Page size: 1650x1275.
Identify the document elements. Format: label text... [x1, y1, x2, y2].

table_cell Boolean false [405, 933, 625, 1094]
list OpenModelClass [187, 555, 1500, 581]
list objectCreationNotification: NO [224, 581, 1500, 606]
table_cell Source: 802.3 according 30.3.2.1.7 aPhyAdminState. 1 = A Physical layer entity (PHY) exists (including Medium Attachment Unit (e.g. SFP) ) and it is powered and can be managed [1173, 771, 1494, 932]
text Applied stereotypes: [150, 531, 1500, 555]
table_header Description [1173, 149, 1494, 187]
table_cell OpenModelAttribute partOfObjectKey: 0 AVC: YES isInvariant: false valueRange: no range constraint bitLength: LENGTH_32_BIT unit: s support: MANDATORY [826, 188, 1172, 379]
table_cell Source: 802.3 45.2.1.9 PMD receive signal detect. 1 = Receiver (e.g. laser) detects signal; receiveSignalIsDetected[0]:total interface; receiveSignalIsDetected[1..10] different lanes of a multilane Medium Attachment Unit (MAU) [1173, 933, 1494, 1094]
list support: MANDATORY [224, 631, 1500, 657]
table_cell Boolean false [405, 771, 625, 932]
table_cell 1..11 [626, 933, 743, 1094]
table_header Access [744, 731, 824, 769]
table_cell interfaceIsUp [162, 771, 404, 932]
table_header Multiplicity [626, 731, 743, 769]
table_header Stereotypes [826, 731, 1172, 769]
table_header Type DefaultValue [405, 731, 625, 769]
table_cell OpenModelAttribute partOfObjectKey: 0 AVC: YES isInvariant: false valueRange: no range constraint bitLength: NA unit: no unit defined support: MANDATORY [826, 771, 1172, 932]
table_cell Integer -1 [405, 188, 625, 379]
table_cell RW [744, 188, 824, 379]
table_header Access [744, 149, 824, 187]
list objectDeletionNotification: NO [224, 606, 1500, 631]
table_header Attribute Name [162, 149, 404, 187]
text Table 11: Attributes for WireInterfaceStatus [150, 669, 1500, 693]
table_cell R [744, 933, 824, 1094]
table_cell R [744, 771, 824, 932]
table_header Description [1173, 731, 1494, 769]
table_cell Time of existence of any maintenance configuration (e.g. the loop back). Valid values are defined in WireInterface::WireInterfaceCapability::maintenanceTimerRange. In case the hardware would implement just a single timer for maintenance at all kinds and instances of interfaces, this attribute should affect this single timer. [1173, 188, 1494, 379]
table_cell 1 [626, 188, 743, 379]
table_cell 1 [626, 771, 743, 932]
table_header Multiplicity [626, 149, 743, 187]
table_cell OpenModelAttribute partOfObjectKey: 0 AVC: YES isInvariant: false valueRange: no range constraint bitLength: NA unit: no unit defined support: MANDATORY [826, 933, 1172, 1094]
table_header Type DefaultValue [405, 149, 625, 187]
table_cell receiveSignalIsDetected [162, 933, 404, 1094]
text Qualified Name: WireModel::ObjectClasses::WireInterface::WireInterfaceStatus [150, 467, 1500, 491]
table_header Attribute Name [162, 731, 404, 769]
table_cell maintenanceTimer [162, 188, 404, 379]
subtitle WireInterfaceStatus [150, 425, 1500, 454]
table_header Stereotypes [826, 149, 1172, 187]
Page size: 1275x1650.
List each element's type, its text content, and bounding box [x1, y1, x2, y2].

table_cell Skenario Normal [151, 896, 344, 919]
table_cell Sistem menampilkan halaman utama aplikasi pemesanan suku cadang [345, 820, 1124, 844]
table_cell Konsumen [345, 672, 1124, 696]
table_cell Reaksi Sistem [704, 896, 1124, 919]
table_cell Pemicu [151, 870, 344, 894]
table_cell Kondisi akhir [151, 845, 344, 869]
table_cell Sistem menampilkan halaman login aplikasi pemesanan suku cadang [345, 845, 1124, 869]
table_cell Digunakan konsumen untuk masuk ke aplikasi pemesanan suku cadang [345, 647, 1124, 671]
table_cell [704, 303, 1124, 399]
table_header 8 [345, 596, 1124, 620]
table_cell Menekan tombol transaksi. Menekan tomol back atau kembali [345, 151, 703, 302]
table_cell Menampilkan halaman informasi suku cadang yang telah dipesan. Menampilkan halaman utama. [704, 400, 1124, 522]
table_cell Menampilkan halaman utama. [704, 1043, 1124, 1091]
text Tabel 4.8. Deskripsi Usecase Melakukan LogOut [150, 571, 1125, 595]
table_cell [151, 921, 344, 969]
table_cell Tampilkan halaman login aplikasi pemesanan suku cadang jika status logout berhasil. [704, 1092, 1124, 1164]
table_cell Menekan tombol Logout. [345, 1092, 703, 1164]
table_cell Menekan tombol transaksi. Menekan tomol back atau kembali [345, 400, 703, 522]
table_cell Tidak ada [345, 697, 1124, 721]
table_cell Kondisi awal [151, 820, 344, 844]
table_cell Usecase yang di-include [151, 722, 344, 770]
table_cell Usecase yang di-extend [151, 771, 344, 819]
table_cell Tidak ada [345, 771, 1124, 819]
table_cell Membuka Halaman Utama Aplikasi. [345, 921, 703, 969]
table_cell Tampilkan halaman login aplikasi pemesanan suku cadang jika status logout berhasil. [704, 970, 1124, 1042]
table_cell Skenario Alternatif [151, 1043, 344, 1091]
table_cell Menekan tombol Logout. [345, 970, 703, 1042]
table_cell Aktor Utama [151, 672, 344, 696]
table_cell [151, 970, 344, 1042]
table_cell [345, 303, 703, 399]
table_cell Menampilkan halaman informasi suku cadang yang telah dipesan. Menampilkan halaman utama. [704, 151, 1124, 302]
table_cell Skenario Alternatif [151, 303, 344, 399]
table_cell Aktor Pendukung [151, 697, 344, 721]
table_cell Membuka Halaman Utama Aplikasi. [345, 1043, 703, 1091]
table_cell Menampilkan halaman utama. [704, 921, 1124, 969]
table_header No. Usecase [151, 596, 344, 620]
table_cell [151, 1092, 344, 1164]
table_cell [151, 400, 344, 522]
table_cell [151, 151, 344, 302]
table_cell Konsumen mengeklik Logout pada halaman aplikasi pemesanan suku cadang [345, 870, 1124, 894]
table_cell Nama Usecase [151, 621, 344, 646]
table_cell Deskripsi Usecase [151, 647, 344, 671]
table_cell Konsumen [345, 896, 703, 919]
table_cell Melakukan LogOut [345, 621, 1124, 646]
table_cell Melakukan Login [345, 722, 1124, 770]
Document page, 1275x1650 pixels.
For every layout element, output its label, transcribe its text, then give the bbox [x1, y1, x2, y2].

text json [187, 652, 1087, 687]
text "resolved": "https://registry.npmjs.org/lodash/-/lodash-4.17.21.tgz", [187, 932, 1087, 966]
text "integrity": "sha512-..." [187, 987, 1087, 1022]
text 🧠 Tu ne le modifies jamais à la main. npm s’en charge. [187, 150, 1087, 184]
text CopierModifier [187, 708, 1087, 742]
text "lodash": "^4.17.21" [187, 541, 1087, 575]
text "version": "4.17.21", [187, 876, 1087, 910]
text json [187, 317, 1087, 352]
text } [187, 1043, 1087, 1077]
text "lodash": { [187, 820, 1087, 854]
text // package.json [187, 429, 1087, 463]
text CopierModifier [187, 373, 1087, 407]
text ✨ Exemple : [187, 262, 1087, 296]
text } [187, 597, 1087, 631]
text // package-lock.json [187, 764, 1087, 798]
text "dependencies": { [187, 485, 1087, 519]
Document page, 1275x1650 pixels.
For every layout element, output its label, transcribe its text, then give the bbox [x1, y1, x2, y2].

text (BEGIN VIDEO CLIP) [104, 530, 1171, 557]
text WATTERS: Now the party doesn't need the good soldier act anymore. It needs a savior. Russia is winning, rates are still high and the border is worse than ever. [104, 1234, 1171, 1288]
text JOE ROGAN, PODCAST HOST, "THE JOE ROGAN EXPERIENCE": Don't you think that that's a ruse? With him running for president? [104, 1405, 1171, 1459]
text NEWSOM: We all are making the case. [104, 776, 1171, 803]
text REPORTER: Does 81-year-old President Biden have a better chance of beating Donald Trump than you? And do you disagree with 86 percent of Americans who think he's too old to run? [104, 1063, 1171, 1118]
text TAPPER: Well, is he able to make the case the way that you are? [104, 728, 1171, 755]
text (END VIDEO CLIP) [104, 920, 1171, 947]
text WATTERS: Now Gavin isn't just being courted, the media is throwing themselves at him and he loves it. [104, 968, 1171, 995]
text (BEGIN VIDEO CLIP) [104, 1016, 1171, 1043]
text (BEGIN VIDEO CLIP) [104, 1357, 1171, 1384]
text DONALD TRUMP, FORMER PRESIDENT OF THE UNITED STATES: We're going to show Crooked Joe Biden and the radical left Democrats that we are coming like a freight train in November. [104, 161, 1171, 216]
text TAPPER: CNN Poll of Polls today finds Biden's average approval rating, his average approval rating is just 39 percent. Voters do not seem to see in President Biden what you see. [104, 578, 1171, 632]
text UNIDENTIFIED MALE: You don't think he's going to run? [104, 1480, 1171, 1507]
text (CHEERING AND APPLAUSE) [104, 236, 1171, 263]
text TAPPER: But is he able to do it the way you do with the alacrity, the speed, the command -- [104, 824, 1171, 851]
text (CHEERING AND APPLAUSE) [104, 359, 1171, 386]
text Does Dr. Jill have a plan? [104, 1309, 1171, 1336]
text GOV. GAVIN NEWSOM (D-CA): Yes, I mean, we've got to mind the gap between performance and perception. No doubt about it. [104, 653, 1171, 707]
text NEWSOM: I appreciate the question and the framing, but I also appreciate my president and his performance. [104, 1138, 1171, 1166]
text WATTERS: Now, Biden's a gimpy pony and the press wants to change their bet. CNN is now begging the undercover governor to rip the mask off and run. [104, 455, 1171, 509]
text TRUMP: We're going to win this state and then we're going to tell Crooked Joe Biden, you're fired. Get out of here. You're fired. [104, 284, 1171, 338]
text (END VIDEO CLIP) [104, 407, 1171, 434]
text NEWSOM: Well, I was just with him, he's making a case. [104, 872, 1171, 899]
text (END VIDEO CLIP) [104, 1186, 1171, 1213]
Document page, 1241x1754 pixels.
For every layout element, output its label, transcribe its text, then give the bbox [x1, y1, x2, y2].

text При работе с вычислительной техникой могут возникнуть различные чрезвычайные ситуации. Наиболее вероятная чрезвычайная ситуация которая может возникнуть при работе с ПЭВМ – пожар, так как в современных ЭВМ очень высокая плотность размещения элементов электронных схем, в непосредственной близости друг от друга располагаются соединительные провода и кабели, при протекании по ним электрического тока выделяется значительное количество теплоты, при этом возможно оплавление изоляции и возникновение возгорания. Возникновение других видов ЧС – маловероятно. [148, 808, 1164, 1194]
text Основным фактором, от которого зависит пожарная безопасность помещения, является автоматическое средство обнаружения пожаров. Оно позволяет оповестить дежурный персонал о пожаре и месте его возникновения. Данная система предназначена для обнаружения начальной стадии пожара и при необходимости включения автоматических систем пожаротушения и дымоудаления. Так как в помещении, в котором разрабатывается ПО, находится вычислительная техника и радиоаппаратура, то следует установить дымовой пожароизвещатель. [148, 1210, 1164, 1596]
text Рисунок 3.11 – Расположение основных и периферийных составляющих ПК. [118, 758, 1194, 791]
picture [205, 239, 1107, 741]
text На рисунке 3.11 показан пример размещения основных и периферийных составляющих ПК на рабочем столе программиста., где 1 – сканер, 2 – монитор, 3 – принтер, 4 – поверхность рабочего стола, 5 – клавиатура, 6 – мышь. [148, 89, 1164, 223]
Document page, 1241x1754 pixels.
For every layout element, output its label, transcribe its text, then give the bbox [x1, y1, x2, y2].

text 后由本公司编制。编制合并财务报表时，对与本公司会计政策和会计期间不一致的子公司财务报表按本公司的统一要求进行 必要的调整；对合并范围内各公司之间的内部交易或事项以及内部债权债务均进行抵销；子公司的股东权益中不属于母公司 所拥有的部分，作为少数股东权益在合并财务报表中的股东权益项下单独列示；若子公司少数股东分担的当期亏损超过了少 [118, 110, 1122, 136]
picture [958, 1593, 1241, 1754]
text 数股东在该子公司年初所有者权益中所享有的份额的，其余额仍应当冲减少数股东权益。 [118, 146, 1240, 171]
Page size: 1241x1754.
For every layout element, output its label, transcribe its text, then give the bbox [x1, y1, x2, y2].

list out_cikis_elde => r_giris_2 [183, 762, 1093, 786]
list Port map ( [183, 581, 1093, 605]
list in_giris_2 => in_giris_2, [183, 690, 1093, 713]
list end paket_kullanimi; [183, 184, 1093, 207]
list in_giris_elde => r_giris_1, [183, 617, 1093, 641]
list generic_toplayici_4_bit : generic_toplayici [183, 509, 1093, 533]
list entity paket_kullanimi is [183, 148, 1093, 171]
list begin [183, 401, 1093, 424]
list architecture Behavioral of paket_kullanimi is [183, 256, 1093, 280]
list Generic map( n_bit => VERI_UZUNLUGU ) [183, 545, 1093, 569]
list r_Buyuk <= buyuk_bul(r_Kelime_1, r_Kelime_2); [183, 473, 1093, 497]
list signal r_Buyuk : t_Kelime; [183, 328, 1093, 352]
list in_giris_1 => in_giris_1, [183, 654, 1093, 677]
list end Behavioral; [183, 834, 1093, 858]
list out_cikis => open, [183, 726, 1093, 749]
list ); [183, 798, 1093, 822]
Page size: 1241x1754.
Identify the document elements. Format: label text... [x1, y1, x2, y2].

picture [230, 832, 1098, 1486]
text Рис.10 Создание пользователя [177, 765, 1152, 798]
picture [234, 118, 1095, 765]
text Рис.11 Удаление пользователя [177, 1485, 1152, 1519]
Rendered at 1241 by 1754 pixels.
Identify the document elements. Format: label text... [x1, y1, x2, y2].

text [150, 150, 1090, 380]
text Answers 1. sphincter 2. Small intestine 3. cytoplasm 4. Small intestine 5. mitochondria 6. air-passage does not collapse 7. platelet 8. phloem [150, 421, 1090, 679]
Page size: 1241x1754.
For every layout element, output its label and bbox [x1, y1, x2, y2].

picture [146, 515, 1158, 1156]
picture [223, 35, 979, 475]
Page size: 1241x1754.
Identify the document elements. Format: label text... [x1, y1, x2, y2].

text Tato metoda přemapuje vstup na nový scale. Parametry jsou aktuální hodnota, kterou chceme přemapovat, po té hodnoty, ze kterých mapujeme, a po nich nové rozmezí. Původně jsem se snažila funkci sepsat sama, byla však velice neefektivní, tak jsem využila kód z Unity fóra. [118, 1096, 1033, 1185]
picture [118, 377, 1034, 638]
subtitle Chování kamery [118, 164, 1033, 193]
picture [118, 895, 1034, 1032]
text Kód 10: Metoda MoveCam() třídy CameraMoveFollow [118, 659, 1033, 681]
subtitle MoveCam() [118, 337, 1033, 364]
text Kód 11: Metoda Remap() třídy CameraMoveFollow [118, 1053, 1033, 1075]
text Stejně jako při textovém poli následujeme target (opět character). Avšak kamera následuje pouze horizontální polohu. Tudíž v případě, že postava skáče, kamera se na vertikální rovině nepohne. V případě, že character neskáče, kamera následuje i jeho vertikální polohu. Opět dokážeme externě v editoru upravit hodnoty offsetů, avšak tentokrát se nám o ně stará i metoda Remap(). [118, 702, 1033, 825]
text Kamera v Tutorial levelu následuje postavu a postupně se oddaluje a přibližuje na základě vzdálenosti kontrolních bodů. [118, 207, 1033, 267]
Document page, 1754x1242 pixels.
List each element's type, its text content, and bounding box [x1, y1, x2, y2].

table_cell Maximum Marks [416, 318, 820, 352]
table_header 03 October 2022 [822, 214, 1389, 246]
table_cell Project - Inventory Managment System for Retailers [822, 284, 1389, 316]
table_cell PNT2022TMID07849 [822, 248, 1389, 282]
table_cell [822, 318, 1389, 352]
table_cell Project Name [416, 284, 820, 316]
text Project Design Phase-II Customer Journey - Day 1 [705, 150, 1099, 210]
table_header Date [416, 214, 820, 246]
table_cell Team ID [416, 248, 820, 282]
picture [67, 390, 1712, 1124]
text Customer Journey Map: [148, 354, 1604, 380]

◇ ◇ ◇

DESCRIPTION OF THE TASK: The answer must consist of every line above that contains the word "lodash".

TASK OUTPUT:
text "resolved": "https://registry.npmjs.org/lodash/-/lodash-4.17.21.tgz", [187, 932, 1087, 966]
text "lodash": "^4.17.21" [187, 541, 1087, 575]
text "lodash": { [187, 820, 1087, 854]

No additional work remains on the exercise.